Just think about it for a moment. If you believe that you are so deserving, so entitled, so above others - how on earth is it possible to become a better person? On the other hand, if you are so grateful to God for being alive during these historic times, so humbled by all the good things you've been given, so appreciative for the opportunities to improve yourself - the type of person you become will be totally different. A better attitude goes a long way.
Even during these difficult times, find something in your own life for which to be thankful. The Hebrew term for Jew, Yehudi, comes from the word meaning "one who thanks." Gratitude is one of the pillars of Judaism and should be an essential part of all our lives. In fact, many of us celebrated the unique American holiday of Thanksgiving last week. Here's some further reading on Jews and Thanksgiving: An American Yom Tov (unfortunately, many of the comments on the article reaffirm the mission of this blog). I actually intended to post this entry last week, but I was busy tending to a family matter.
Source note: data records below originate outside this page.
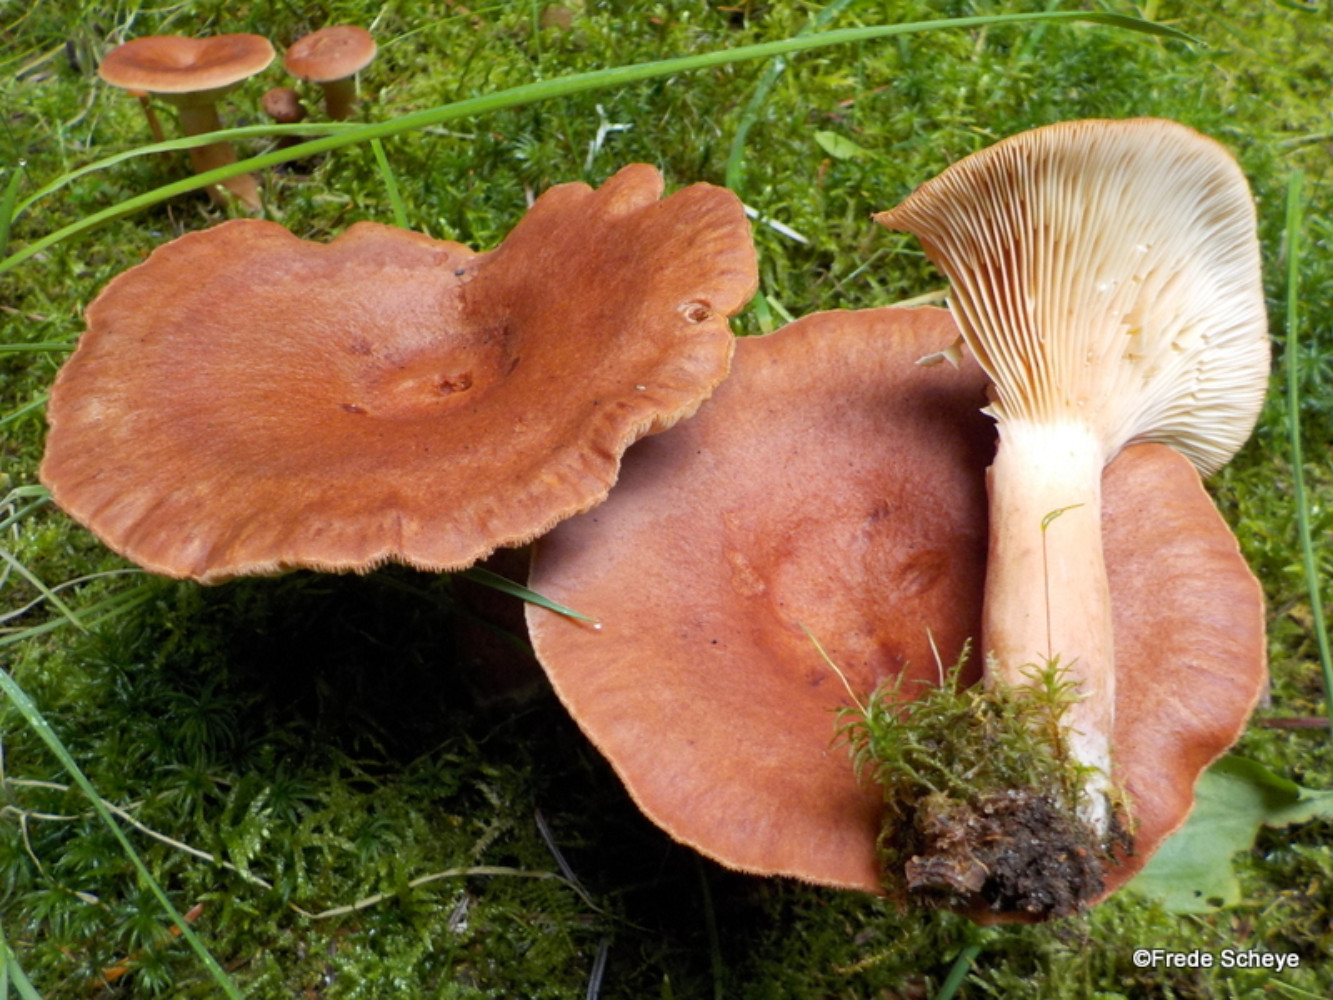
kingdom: Fungi
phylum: Basidiomycota
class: Agaricomycetes
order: Russulales
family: Russulaceae
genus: Lactarius
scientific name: Lactarius rufus
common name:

During the early hours of Thanksgiving day, my grandmother passed away. While I thought it would be challenging to exude gratitude after the death of a loved one, it actually wasn't all that difficult. Throughout the week of shiva, the traditional seven-day mourning period, there was a great deal for which to be thankful. Family and friends from all around the world shared stories of times with my grandmother. Others came to participate in the daily prayer services. And, of course, members from throughout the Jewish community brought meals for my father and aunt (what would a Jewish gathering be without food?).
Most importantly, however, this period of mourning brought members of my immediate and distant family together for the first time in a long time. Amazingly enough, everyone behaved themselves. As an eerie comparison, I couldn't help but think of all the tragedies to befall the Jewish people throughout our history and the subsequent outpouring of compassion and kindness from fellow Jews. We always talk about the lofty goal of unity, but we never seem to act on it until the circumstances absolutely call for us to do so. It should never take some terrible event to compel an improvement in how we treat others. If only it didn't take something as drastic as death to provide the impetus for that change, I would be even more grateful.